Yeah, I found something similar but couldn't find anything related to S2 DTIVOs.


----------



## classicsat (Feb 18, 2004)

TMK, there is no code for a pre 7.x Series 2. The nearest thing would be to use the Suggestions folder to guage free space.


----------



## vMAC (Aug 5, 2006)

Or install TWP you can find out available space with the System Module


----------



## Lord Vader (Aug 30, 2004)

vMAC, I understand the TWP part, which I've explained to my friend. He had asked me if there was a way to tell on his screen. BTW, both units are running 6.2.


----------



## Finnstang (Sep 11, 2003)

No way to tell on screen as others have already said.


----------



## Lord Vader (Aug 30, 2004)

OK, no big deal. He'll have to be content to tell via TWP.


----------



## vMAC (Aug 5, 2006)

Or create a out2osd command that would run every day at a certain time and tell him his space available? I don't know talking out my *** right now.


----------



## Finnstang (Sep 11, 2003)

vMAC said:


> Or create a out2osd command that would run every day at a certain time and tell him his space available? I don't know talking out my *** right now.

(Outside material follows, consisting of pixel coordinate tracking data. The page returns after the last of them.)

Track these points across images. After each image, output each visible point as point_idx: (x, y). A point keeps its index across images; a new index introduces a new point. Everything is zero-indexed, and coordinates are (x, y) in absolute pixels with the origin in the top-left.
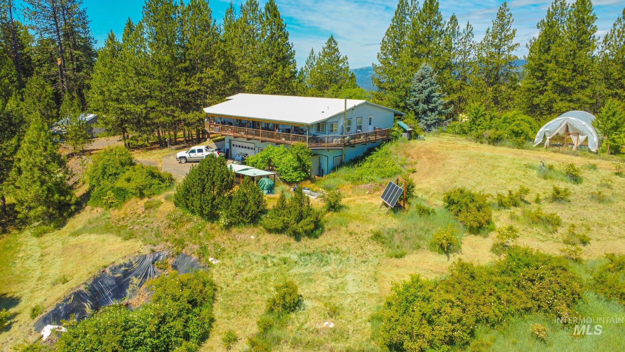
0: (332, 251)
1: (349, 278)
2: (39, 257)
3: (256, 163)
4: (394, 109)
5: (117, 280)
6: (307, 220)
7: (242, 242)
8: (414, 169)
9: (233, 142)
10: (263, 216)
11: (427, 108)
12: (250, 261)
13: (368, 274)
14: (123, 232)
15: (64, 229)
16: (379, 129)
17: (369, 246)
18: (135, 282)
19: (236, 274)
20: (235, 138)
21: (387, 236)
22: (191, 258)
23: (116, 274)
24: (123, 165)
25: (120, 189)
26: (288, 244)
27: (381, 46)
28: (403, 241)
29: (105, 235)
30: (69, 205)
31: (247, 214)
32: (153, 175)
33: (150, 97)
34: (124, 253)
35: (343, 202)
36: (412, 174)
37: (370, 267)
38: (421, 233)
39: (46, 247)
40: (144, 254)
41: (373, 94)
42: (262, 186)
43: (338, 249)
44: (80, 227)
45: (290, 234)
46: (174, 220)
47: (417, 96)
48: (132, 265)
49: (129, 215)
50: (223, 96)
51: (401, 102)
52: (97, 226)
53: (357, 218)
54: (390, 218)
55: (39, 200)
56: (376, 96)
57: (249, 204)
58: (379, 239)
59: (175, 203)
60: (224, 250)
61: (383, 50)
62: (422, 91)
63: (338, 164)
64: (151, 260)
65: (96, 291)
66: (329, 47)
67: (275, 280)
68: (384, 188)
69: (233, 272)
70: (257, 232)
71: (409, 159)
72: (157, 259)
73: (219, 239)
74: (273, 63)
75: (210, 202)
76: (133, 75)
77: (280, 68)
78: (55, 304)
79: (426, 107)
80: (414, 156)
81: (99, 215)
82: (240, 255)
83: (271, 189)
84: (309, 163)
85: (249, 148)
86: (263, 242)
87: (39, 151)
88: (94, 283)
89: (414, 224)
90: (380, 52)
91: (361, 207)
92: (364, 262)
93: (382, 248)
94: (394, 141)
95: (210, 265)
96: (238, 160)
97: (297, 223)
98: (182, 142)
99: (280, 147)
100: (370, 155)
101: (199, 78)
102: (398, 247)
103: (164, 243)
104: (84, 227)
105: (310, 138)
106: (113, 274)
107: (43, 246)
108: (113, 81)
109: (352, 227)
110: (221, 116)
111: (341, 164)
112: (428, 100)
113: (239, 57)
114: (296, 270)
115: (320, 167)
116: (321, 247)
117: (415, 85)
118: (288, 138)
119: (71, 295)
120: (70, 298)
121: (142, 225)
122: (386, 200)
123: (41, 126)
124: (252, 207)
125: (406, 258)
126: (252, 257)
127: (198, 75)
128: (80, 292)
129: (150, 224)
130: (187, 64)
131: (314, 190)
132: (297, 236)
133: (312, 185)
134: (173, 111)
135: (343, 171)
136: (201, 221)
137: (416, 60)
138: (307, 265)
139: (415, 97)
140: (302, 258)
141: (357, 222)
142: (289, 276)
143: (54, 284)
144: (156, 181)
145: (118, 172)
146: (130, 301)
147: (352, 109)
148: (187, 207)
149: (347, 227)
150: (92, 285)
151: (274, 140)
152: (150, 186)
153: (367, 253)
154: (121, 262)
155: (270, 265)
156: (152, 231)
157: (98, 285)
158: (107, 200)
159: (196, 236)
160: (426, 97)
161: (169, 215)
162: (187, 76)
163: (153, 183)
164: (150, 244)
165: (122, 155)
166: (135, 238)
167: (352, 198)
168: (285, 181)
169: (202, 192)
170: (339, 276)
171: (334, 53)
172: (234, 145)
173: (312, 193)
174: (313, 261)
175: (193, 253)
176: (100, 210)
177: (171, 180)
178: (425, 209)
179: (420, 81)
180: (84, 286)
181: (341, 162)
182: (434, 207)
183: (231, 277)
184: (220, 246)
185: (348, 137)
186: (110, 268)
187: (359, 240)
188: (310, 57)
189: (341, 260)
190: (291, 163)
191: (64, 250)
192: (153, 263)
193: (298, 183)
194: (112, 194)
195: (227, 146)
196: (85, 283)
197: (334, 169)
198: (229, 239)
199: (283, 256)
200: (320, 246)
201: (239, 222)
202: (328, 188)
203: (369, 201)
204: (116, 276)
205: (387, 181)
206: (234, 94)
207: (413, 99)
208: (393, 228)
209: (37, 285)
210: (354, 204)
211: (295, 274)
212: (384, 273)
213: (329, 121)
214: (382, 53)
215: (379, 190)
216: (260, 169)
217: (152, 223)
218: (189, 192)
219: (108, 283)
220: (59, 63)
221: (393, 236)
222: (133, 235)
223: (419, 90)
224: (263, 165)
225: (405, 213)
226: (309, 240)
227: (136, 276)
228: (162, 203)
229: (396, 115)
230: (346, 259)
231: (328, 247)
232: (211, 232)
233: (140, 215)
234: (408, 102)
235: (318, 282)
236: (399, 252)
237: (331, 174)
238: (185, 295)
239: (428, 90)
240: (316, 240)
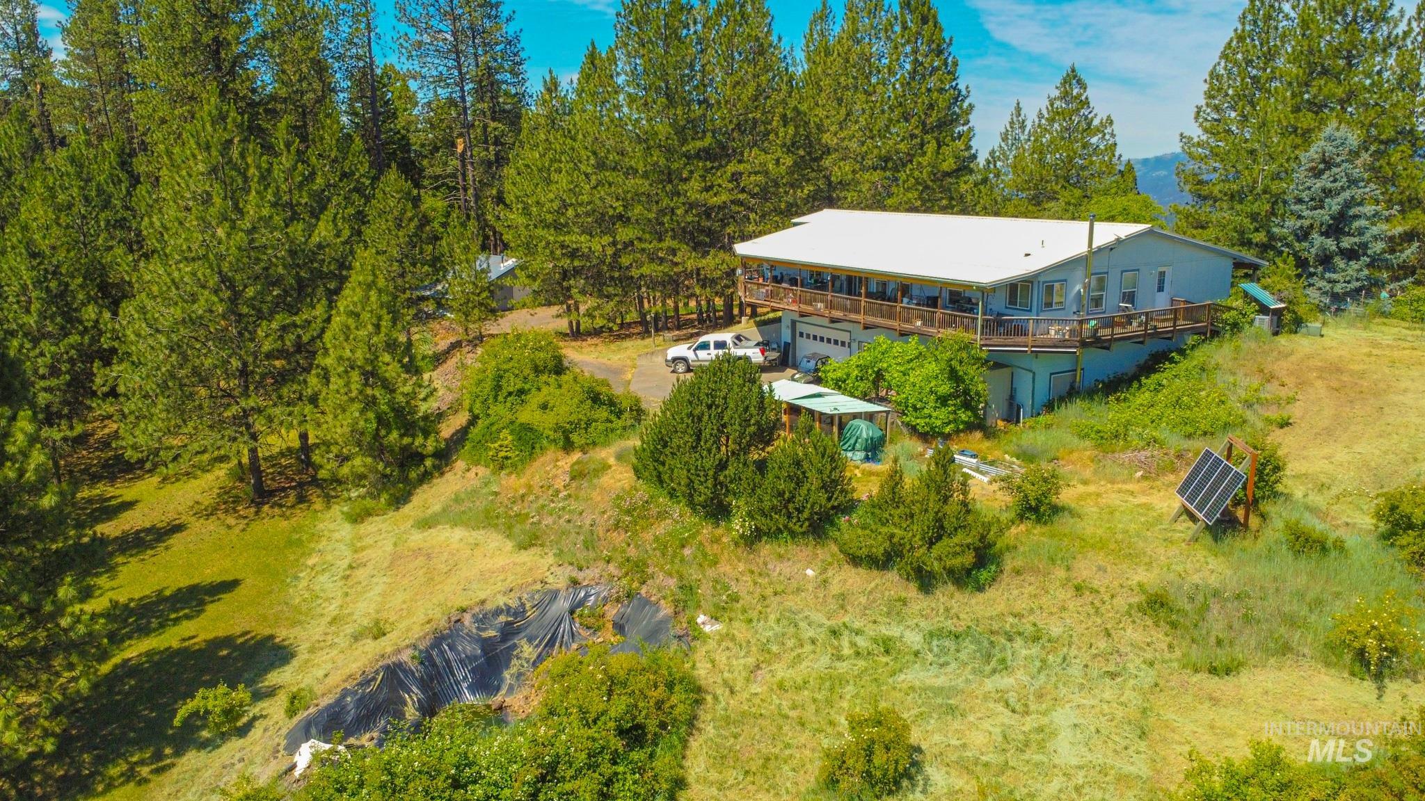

rbautch had written a script at one time to display the time in the corner of the screen all the time. Maybe modify that to display space left.


----------



## Lord Vader (Aug 30, 2004)

Or better yet, tell my lazy ass buddy to check via TWP.


----------



## f0gax (Aug 8, 2002)

I'm impressed. I figured this would devolve into an FSI flame-war.


----------